What is neural adaptation?

Answer 5

Receptor adjustment to different (sustained) levels of stimulus intensity, reflected by the pattern of encoded action potentials (usually fewer over time). Can happen quickly or more slowly.

Pain receptors hardly adapt at all. Other receptors do so more.

Question 6

Tell me about nociception and neural adaptation.

Answer 6

Nocireceptors are the slowest to adapt. If they adapted faster, then the body would adapt more rapidly, and could potentially “ignore” threatening stimuli. Nocireceptors instead have a “threshold” for threatening stimuli, and don’t really react highly until that threshold is reached.

This is important for treatment because high stimulation (above threshold) can require local pain treatment. However, some pain-releiving treatments, like topical CAPSAICIN, can actually change the receptors to over-sense stimulants, and then those receptors actually die. This means that the person is no longer aware of threatening stimuli in that region.

Question 7

How does neural circuit read spatial information? How does it know where a message is coming from?

Answer 7

All depends on how much afferent nerves are stimulated more than or less than their regular “background firing” activity.
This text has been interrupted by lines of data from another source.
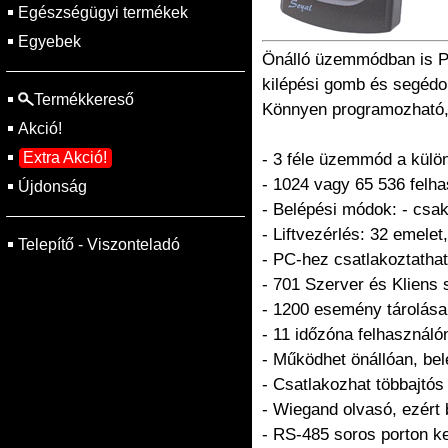
Egészségügyi termékek
Egyebek
Önálló üzemmódban is PC
kilépési gomb és segédo
Termékkereső
Könnyen programozható, 
Akció!
Extra Akció!
- 3 féle üzemmód a külö
- 1024 vagy 65 536 felh
Újdonság
- Belépési módok: - csak
- Liftvezérlés: 32 emelet
Telepítő - Viszonteladó
- PC-hez csatlakoztathat
- 701 Szerver és Kliens 
- 1200 esemény tárolása
- 11 időzóna felhasználó
- Működhet önállóan, bel
- Csatlakozhat többajtós
- Wiegand olvasó, ezért
- RS-485 soros porton ke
Afferent nerves have a field of dendrites, called a receptive field. These receptive fields overlap with the R.Fs of nearby nerve cells, too. Within the center of the receptive field, receptors on afferent neurons fire at higher levels than background levels of firing. In the area surrounding the receptive field, the action potentials are actually down-regulated. This helps fine-tune perception of space.

Question 8

What is two point discrimination and why is this clinically important?

Answer 8

Nearby nerves with overlapping receptive fields, the two point discrimination shows the relative size of the receptive fields. In areas on the hands and face, the two-point resolution is much finer, in order to sense with greater acuity.
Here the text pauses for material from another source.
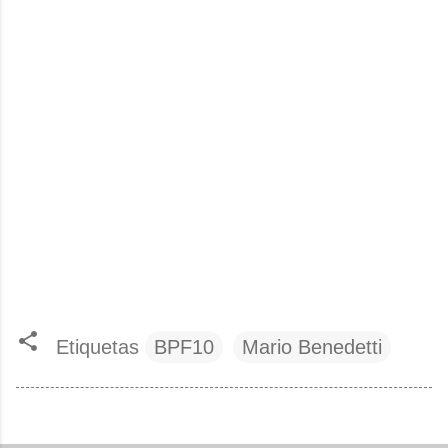
Etiquetas
BPF10
Mario Benedetti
Patient will only be able to feel the two distinct points if the separate parallel pathways (the CNS) are intact.

Question 9

What are the parallel pathways in the somatosensory system?

Answer 9

1. Dorsal Column/Medial Lemniscus (touch/pressure/proprioception) (faster messages) (crossover in spinal column happens farther up than entry)
2. Anterolateral/Spinothalamic (pain/temp) (slower messages) (crossover in spinal column happens immediately)

Question 10

How does neural system represent periphery in the brain?

Answer 10

For somatosensation, there is a point-to-point correspondence between peripheral receptors and the groups of nerve cells in the brain that receive information from those receptors. Creates a TOPOGRAPHY (map) of the body on the nerve cells in the cortex.
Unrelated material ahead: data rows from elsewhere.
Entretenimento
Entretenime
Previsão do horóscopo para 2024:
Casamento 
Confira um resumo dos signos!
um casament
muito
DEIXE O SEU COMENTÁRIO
Neighbors on the skin will be neighbors in the brain!

Question 11

Somatosensation topography and brain real estate.

Answer 11

Areas of the body with greater density of somatosensation receptors (face and hands) have greater amount of brain cortical space devoted to figuring out signals. More receptors means more nerves to figure it all out.

Question 12

Describe what brain processing does with the signals.

Answer 12

Brain incorporates other regions than just the somatosensation gyrus to add information like, “What is this?”, “What should I do about this stimulus?”, “Should I just ignore this/make the rest of my brain ignore this?”, etc.

Question 13

What is somatosensory plasticity?

Answer 13

Altered peripheral use can change central representations (cortical space devoted to somatosensory info from a specific area on the body). Often this is due to habitual stimulation, experience, or injury.